2.4. Immunohistochemistry (IHC)
The IHC staining for TLR4 was performed as described previously [8]. The primary antibody employed was rabbit anti-TLR4 (WuHan, BA1717). The biotinylated secondary antibody and antibody-biotin-avidin-peroxidase complexes (ABC reagent, SC-2018) were obtained from Santa Cruz Biotechnology Inc. (Santa Cruz, CA). Slides processed without primary antibodies served as negative controls.

2.5. Western Blots
Cellular proteins were prepared from ICH cerebral hemispheres, electrophoresed with SDS-polyacrylamide gel and transferred onto Hybond ECL membranes (Amersham Pharmacia, Piscataway, NJ). The ECL membranes were incubated with the appropriate primary antibody (WuHan, BA1717) followed by incubation with peroxidase-conjugated secondary antibodies (Golden Bridge, PV-6001). The signals were detected with the ECL system (Amersham Pharmacia). The same membranes were probed with anti-GAPDH (glyceraldehyde-3-phosphate dehydrogenase, Biodesign, Saco, Maine) after being washed with stripping buffer. The signals were quantified by scanning densitometry and computer-assisted image analysis.

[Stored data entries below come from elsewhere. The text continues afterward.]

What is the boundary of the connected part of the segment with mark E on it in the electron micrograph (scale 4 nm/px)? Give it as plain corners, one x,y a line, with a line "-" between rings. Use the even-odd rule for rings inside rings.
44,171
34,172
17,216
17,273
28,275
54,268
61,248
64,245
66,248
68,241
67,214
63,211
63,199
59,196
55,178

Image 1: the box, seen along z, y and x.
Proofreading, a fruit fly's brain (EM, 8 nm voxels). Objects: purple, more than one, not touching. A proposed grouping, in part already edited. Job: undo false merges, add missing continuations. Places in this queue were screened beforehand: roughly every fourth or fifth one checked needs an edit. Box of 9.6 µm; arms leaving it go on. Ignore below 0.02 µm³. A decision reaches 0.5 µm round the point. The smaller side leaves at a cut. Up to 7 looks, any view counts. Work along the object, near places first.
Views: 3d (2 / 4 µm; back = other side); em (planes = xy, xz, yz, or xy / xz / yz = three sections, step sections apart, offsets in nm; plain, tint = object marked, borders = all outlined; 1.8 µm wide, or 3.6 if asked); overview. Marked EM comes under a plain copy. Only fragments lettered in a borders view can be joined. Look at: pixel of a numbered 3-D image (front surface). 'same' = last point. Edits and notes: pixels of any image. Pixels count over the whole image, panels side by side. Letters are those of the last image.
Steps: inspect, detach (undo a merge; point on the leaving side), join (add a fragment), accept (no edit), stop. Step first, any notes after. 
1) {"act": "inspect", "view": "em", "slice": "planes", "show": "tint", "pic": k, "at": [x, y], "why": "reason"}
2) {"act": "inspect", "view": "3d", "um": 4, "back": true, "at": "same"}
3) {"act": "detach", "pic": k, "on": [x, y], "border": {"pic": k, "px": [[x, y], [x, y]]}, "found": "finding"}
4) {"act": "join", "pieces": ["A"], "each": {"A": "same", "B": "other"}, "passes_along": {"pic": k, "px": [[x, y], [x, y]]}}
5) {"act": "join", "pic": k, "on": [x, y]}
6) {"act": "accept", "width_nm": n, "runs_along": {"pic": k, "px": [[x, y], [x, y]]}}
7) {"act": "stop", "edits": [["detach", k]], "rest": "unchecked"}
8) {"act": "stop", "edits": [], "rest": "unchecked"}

2.6. Electrophoretic Mobility Shift Assay (EMSA)
Nuclear proteins were isolated from brain tissue. Briefly, after removal of supernatant (cytoplasmic extract), the pellets were resuspended in nuclear extraction reagent. The tubes containing pellets were put on vortex for 15 seconds every 10 minutes, for a total of 40 minutes. The tubes were centrifuged at maximum speed (~16,000 × g) in a micro centrifuge for 10 minutes. The supernatants (nuclear extract) were transferred to a clean prechilled tube and stored at −80°C until use. EMSA was performed as described previously [8]. NFκB binding activity was examined in a 15 μL binding reaction mixture containing 15 μg of nuclear proteins and 35 fmol [γ-32P] labeled double-stranded NFκB consensus oligonucleotide. A super shift assay using antibodies to P65 and P50 was performed to confirm NFκB binding specificity as previously described.

2.7. Statistical Analysis
All data were presented as mean ± SEM. The measurements were analyzed by one-way analysis of variance (ANOVA) or Student's t-test. The P < .05 level of probability was used as the criteria of significance.